The bow was easily the Mongols’ most important weapon. The mediaeval English longbow had a pull of 75 pounds and a range of up to 250 yards, but the smaller bows used by the Mongols had a pull of between 100-150 pounds and a range of over 350 yards. The velocity was further increased by the difficult technique known as the Mongolian thumb lock: the string was drawn back by a stone ring worn on the right thumb which released it more suddenly than the fingers. A soldier could bend and string his bow in the saddle by placing one end between his foot and the stirrup and he could shoot in any direction at full gallop, carefully timing his release to come between the paces of his horse, so that his aim would not be deflected as the hooves pounded the ground.
Whenever possible Mongols preferred to ride mares, since their milk as well as their blood, and in the last resort their flesh, provided them with everything they needed to survive. The Mongol nomads valued their horses far above all other possessions. Horses played their part in traditional ceremonies and folklore and there was a whole period in Chinese art when all the statues and paintings were of horses, since the Mongol patrons desired nothing else. War horses were treated with the same sentimental respect as any other comrade in arms. A horse that had been ridden in battle was never killed for food and when it became old or lame it was put out to grass, although when a soldier died his favorite horse was killed and buried with him so that their spirits would ride together.

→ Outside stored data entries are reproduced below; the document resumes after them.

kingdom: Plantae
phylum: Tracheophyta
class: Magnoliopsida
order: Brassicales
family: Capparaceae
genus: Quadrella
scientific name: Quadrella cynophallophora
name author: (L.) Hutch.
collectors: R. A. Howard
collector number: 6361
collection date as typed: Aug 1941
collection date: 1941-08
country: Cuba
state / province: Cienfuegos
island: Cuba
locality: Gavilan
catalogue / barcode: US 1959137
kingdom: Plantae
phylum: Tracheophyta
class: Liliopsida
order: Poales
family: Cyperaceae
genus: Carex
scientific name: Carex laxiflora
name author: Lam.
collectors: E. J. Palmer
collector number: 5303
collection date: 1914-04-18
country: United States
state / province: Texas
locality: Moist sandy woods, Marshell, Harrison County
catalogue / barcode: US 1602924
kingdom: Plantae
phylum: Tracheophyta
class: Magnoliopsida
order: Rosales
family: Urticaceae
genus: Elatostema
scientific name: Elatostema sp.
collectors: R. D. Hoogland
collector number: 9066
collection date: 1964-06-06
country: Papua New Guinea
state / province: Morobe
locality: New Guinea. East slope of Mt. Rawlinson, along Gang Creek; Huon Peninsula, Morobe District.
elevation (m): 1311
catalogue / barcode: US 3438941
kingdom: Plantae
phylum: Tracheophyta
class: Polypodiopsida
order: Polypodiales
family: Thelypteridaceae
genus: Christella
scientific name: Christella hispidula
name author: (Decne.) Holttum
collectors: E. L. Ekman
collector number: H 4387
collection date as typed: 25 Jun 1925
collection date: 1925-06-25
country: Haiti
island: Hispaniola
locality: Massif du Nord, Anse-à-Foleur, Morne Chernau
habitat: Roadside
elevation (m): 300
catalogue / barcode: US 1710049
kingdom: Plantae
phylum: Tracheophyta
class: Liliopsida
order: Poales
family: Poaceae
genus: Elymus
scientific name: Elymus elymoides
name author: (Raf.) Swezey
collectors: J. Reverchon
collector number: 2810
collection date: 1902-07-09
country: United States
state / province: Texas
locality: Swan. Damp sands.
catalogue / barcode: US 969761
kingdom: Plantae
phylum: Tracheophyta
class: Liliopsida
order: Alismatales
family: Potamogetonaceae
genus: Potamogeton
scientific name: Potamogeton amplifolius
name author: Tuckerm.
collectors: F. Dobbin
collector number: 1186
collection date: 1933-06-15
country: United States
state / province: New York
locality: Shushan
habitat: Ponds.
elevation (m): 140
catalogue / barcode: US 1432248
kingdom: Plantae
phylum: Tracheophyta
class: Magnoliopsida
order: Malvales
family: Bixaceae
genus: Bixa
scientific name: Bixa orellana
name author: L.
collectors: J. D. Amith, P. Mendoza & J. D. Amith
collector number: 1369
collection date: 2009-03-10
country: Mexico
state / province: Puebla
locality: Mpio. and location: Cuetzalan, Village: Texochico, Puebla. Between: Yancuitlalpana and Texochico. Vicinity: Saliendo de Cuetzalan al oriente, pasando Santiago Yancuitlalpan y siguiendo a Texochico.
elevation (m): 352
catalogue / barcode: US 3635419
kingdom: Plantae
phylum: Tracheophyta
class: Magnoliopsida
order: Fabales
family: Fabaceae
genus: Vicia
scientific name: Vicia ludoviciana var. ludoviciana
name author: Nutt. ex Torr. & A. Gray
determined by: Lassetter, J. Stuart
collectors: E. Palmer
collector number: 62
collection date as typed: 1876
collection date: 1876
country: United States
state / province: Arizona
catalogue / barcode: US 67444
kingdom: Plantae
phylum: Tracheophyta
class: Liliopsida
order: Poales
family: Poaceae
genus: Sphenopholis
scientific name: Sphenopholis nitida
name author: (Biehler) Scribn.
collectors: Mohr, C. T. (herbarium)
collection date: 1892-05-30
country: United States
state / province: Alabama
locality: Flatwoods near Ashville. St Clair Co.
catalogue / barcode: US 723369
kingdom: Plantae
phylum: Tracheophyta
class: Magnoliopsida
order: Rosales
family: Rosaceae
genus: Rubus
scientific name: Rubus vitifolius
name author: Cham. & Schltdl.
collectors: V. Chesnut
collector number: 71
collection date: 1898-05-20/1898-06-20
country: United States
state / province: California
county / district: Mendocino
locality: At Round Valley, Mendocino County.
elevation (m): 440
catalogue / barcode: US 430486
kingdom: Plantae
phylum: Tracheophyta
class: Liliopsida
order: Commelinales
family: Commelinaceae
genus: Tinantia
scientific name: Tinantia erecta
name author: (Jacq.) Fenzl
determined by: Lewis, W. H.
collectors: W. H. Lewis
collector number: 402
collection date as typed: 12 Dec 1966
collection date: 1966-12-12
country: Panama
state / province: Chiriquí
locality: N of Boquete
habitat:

To their enemies, the inexplicable coordination with which Mongol armies achieved their separate and common objectives was often astounding. Although their battlefield tactics were no more than the adaptation and perfection of those that had been developed by nomad archers over the past seven or eight hundred years, each carefully-designed campaign was a masterpiece of original and imaginative strategy and Mongol commanders could not have planned with as much breadth and daring as they did without absolute confidence in their communications. …The Mongol army was a modern’ army and the differences between it and the armies of the twentieth century can all be accounted for by progress in science and in technology, but not in the art of war.